Parquet

ParquetType[T] provides read and write support between Scala type T and the Parquet columnar storage format. Custom support for type T can be added with an implicit instance of ParquetField[T].

import java.net.URI
case class Inner(long: Long, str: String, uri: URI)
case class Outer(inner: Inner)
val record = Outer(Inner(1L, "hello", URI.create("https://www.spotify.com")))

import magnolify.parquet._

// Encode custom type URI as String
implicit val uriField: ParquetField[URI] = ParquetField.from[String](b => URI.create(b))(_.toString)

val parquetType = ParquetType[Outer]

// Parquet schema
val schema = parquetType.schema

Use ParquetType#readBuilder and ParquetType#writeBuilder to create new file reader and writer instances. See HadoopSuite.scala for examples with Hadoop IO.

Case Mapping

To use a different field case format in target records, add an optional CaseMapper argument to ParquetType. The following example maps firstName & lastName to first_name & last_name.

import magnolify.shared.CaseMapper
import com.google.common.base.CaseFormat
import magnolify.parquet._

case class LowerCamel(firstName: String, lastName: String)

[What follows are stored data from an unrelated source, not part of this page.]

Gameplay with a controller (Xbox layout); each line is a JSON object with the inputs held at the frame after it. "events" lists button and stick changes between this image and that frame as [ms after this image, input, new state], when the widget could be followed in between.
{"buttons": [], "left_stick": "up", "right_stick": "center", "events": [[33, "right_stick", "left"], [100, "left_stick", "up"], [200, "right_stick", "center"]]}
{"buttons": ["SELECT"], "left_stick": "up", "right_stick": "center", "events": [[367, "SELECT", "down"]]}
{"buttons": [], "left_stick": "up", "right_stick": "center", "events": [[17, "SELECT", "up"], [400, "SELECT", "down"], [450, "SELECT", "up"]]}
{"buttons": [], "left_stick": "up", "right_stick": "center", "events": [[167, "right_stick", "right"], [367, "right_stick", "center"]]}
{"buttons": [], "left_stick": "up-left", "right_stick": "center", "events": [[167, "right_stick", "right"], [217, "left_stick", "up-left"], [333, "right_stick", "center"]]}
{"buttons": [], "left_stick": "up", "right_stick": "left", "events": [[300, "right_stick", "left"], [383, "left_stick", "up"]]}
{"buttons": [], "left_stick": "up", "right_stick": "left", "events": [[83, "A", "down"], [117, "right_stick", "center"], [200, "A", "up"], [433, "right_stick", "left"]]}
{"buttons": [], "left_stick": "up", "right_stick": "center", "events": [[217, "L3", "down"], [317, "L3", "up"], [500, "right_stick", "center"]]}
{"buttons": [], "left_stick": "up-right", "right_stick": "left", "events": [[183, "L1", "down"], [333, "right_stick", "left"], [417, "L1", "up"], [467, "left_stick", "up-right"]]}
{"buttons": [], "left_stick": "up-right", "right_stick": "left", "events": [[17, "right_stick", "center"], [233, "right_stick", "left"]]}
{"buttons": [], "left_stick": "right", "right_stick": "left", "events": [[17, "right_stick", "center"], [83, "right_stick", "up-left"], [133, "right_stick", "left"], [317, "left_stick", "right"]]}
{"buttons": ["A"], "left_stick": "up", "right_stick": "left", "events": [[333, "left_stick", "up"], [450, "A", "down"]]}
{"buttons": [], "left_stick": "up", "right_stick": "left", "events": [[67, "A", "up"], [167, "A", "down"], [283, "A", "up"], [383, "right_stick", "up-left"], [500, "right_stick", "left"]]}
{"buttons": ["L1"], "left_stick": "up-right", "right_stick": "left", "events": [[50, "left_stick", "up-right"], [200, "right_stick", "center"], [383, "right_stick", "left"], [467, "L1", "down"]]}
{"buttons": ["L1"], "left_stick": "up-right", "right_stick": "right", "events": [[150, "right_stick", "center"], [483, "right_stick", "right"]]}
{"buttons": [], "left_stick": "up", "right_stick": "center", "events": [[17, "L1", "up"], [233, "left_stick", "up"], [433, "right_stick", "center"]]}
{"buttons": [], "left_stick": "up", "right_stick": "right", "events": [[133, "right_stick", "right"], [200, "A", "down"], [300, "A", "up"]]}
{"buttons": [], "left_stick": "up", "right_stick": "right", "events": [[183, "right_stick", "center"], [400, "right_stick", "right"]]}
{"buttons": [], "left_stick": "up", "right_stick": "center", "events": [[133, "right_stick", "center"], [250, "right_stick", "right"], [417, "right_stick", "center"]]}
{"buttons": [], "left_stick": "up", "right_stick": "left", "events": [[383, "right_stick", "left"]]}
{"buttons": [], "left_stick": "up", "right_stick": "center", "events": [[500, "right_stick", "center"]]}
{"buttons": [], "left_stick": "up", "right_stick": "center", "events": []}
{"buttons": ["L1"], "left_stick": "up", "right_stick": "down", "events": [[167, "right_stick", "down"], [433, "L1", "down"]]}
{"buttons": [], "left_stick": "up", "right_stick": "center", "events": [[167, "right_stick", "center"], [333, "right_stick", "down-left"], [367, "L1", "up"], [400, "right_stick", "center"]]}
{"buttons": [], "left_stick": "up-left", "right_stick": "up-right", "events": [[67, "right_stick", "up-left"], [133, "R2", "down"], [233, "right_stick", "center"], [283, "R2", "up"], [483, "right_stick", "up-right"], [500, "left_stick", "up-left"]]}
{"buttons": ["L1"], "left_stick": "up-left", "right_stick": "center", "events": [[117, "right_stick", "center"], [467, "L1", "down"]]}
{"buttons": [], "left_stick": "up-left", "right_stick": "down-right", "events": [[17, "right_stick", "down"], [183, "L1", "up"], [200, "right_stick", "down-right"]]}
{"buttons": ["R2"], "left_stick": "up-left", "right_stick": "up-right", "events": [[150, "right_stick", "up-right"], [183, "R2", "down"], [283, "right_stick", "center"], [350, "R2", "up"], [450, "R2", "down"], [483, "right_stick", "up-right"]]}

val toSnakeCase = CaseFormat.LOWER_CAMEL.converterTo(CaseFormat.LOWER_UNDERSCORE).convert _
val parquetType = ParquetType[LowerCamel](CaseMapper(toSnakeCase))

Enums

Enum-like types map to strings. See EnumType for more details. Additional ParquetField[T] instances for Char and UnsafeEnum[T] are available from import magnolify.parquet.unsafe._. This conversions is unsafe due to potential overflow.

Logical Types

Parquet decimal logical type maps to BigDecimal and supports the following encodings:

import magnolify.parquet._

val pfDecimal32 = ParquetField.decimal32(9, 0)
val pfDecimal64 = ParquetField.decimal64(18, 0)
val pfDecimalFixed = ParquetField.decimalFixed(8, 18, 0)
val pfDecimalBinary = ParquetField.decimalBinary(20, 0)

For a full specification of Date/Time mappings in Parquet, see Type Mappings.

Parquet-Avro Compatibility

The official Parquet format specification supports multiple valid schema representations of LIST types. Historically, magnolify-parquet has supported the simplest representation: simply marking the list element field as REPEATED, which per the spec defaults to a required list field with required elements. For example:

import magnolify.parquet._

case class RecordWithList(listField: List[Int])
ParquetType[RecordWithList].schema
// res3: org.apache.parquet.schema.MessageType = message repl.MdocSession.MdocApp.RecordWithList {
//   repeated int32 listField (INTEGER(32,true));
// }
//

Unfortunately, this schema isn’t interoperable out-of-the-box with Parquet files produced by parquet-avro, which defaults to Parquet’s 2-level list encoding (with a configurable option to use 3-level list encoding).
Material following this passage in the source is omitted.